Ligurian focaccia is famous all over Europe for being the thinnest and most scrumptious one. This version from Genoa is filled with onions and it’s particularly delicious when enjoyed with some salami, a slice or two of cheese and a good glass of red wine.
As they say in Ligurian dialect, bon prò! Enjoy your meal!
Fills a 25×40 cm baking tray | Preparation time: 30 mins + 1 h to rise | Cooking time: 30 mins
- Plain flour: 300 g
- Brewer’s yeast: 21 g
- Salt: 15 g
- Water: 250 ml
- White onions: 4
- Extra virgin olive oil (EVOO): to taste
- Salt and pepper: to taste
Pre-heat the oven to 180 °C.
Make sure the water is lukewarm and then dissolve the yeast in it. Mix the flour with the salt and then add half of the water; start kneading the water and slowly add all of the water.
Work the dough for 10 minutes, then cover it with a clean kitchen cloth and leave it to rise for 1 hour or until it doubles in volume.
Thinly slice the onions and set them aside.
Once the dough is ready, halve it, lightly flour your work surface and use a rolling pin to flatten one half of the dough until it’s only about 5 mm thick.
Grease your baking tray and place inside the dough you just flattened out, pushing it towards the corners with your fingertips to make sure you use all the available space.
Distribute the onions on top of the dough, making sure to leave bare about 2 cm of dough around the edges. Add a pinch of salt, a generous ground of black pepper and a drizzle of olive oil.

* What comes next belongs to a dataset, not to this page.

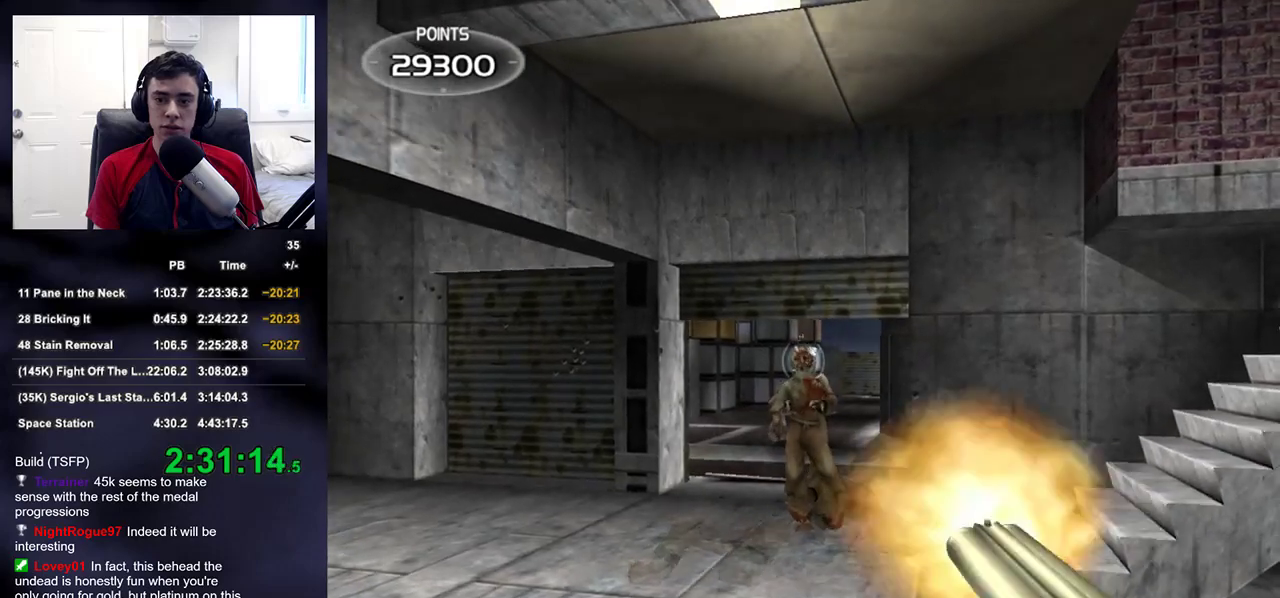
{"buttons": [], "left_stick": "center", "right_stick": "center", "events": [[83, "right_stick", "left"], [133, "left_stick", "down-right"], [150, "R2", "up"], [233, "right_stick", "center"], [367, "left_stick", "center"]]}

Use the rolling pin again to flatten out the second half of the dough on your lightly floured work surface. Place the flattened out dough on top of the onions. Wet your fingertips and use the water to seal the edges of the two doughs shut, pressing them together.
Spread a generous amount of olive oil on top of your focaccia, then bake it for 30 minutes at 180°C.